А еще она, как и та, любит сухой мартини. На этом сходство кончается…
Вскоре я вернулся в свой город. Я не могу без него.
Глаза на Невском. Они мельком замечают меня, чтобы тут же забыть.
Но не все. В глазах посторонних ты задерживаешься на более или менее длительное время. Еще дольше ты остаешься в глазах близких тебе людей. Как надолго — зависит от тебя.
Скорее всего, там, в этих глазах, протекает вторая и настоящая наша жизнь, которая может длиться долго-долго, уже после смерти, а может закончиться мгновенно, как и здесь.
Как длительно и каков ты там, тебе не дано знать. Тебе это никто откровенно не скажет. И поэтому ты делаешь все возможное, чтобы задержаться там, в глазах, как можно дольше. А не потому, что ты хочешь попасть в рай и обрести «царствие небесное», в которые не веришь.
В этой толпе где-то, неспеша, идет «моя» Юля.
За это время она уже перебывала в постелях нескольких случайных знакомых.
Периодически дает «своему» — не в силах отказать.
И каждый раз это заканчивается курсом лечения в вендиспансере или в гинекологическом кабинете.
Мы встретились еще раз. Это была уже не она — дошедший свет погасшей звезды.
Я лежу на диване около холодного, остывшего небесного тела.
Господи! Не может быть! Значит, я был согрет, а затем расплавлен, разорван на куски пламенем давно погасшей звезды, генетической, мгновенной вспышкой свойств тысячелетних предков. И я рвался к этому миражу, наступая на самолюбие и стыд?!
Значит, все давным-давно погибло? Осталась эта унылая деваха?
Подо мной расплывающееся тело — тело женщины в возрасте.
Ноги там, в зените, увенчанные на этот раз голубоватыми носочками.
(«Неделька?» Каждый раз, меняя партнера, меняет цвет носочков? Чтобы запомнить?)
— Мне больно! — визжит.
— Тебе больно? А помнишь твое: «Немного больно — это даже приятно».
«Так получи! Могу порвать влагалище — наслаждайся!»
(Где это чувство? Где оно?)
Она уже несколько раз кончила. Скука-то какая.
Грустно и безнадежно. Такая же, как и все. Дырка. Половая щель. Из нее дует.
Была еще одна «Щель», у Астории. Туда часто забегали писатели, поэты, художники.
После редколлегий, приемочных комиссий, где их заставляли совокупляться с властью безрадостно и постыдно. (Точно так же, как мы с Юлькой сейчас.)
Грустные глаза, безысходность, чувство унижения:
«Водочки и бутербродик…»
Она — у стола — голая грузная тетка. Небрежно откинув назад голову, неряшливо что-то жрет («Я люблю хорошую жрачку… Хочу жрать»).
Совершенно голая, с толстыми тяжелыми ляжками и жопой, в голубых носках на толстых икрах.
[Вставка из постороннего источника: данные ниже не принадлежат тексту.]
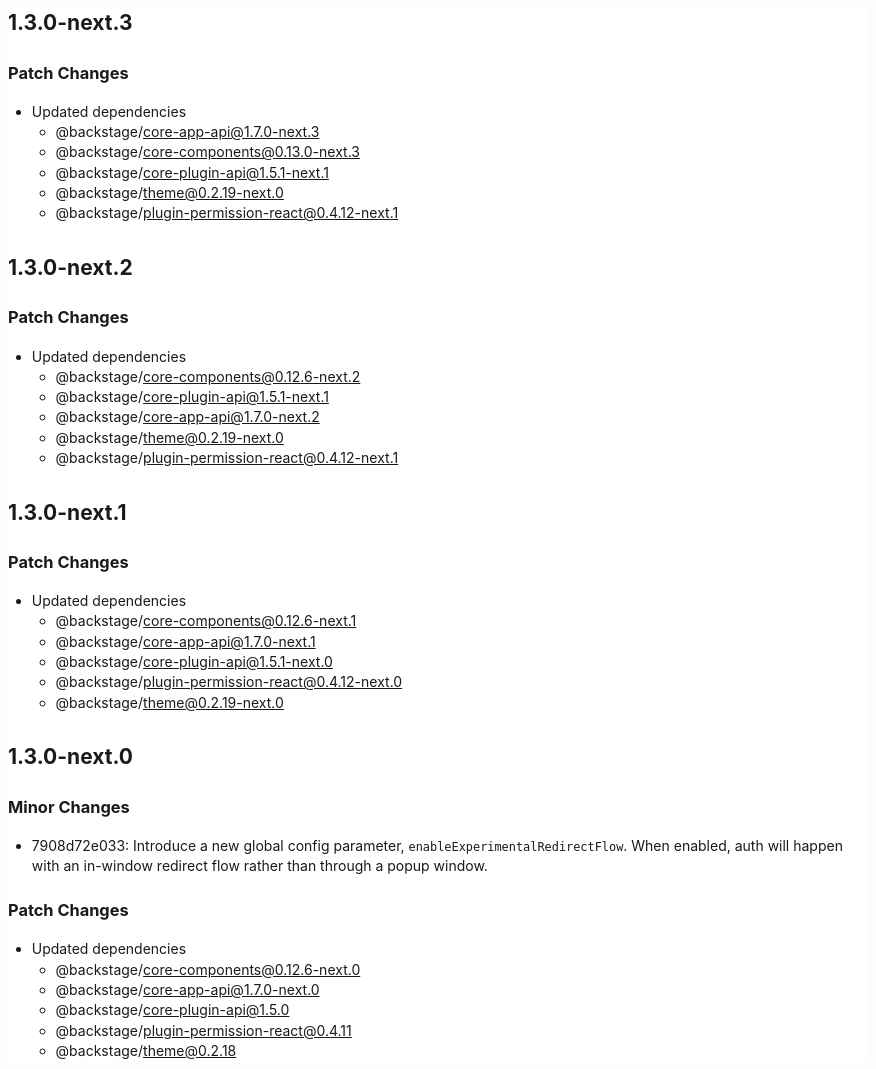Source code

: ## 1.3.0-next.3

### Patch Changes

- Updated dependencies
  - @backstage/core-app-api@1.7.0-next.3
  - @backstage/core-components@0.13.0-next.3
  - @backstage/core-plugin-api@1.5.1-next.1
  - @backstage/theme@0.2.19-next.0
  - @backstage/plugin-permission-react@0.4.12-next.1

## 1.3.0-next.2

### Patch Changes

- Updated dependencies
  - @backstage/core-components@0.12.6-next.2
  - @backstage/core-plugin-api@1.5.1-next.1
  - @backstage/core-app-api@1.7.0-next.2
  - @backstage/theme@0.2.19-next.0
  - @backstage/plugin-permission-react@0.4.12-next.1

## 1.3.0-next.1

### Patch Changes

- Updated dependencies
  - @backstage/core-components@0.12.6-next.1
  - @backstage/core-app-api@1.7.0-next.1
  - @backstage/core-plugin-api@1.5.1-next.0
  - @backstage/plugin-permission-react@0.4.12-next.0
  - @backstage/theme@0.2.19-next.0

## 1.3.0-next.0

### Minor Changes

- 7908d72e033: Introduce a new global config parameter, `enableExperimentalRedirectFlow`. When enabled, auth will happen with an in-window redirect flow rather than through a popup window.

### Patch Changes

- Updated dependencies
  - @backstage/core-components@0.12.6-next.0
  - @backstage/core-app-api@1.7.0-next.0
  - @backstage/core-plugin-api@1.5.0
  - @backstage/plugin-permission-react@0.4.11
  - @backstage/theme@0.2.18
Мощная.
Предмет вожделения на лесоповале.
Промежность воняла рыбой из-за хронического, плохо вылеченного, после неоднократных попыток, воспаления потерявшего чувствительность влагалища.
(Она мне безразлична.)
Снова потекло бездушное, безликое и холодное бытие. По-прежнему были женщины, и я отогревался на мгновение в теплом, благодарном трепетании тел.
Однажды в Петербурге я встретил одну весьма молодую и прелестную особу. Очень высокая. Характерные, как у Модильяни, черты лица. Чистые. «Ты из-за этого с ней встречаешься?» — спросила меня как-то Люба, скульптор.
«Нет, я с ней встречаюсь потому, что она потрясающая, но пока этого не знает. Но я расскажу».
Каждый день звонит мне и говорит, как ей без меня плохо. Что она без меня не может уснуть потому, что она меня чувствует и хочет, что я ей снюсь и она уже больше не может меня ждать и что она купила новые потрясающие трусики и их без меня не наденет, и что я ей открыл целый мир. Она не представляла, что это так прекрасно, и она не знала, что такие мужчины, как я, вообще, существуют, и она меня любит, и другие милые глупости, которые так важно, так необходимо слышать мужчине.
В ее серых глазах, которые иногда становятся зелеными, порой мелькает тревога — вдруг я куда-нибудь исчезну, пропаду, и тогда она погибнет.
(Она совершенно не видит меня: «Ты такой красивый!»)
Она видит какой-то открывшийся ей и неведомый мне мой особый мир, который ее потрясает, вырываясь наружу в глазах.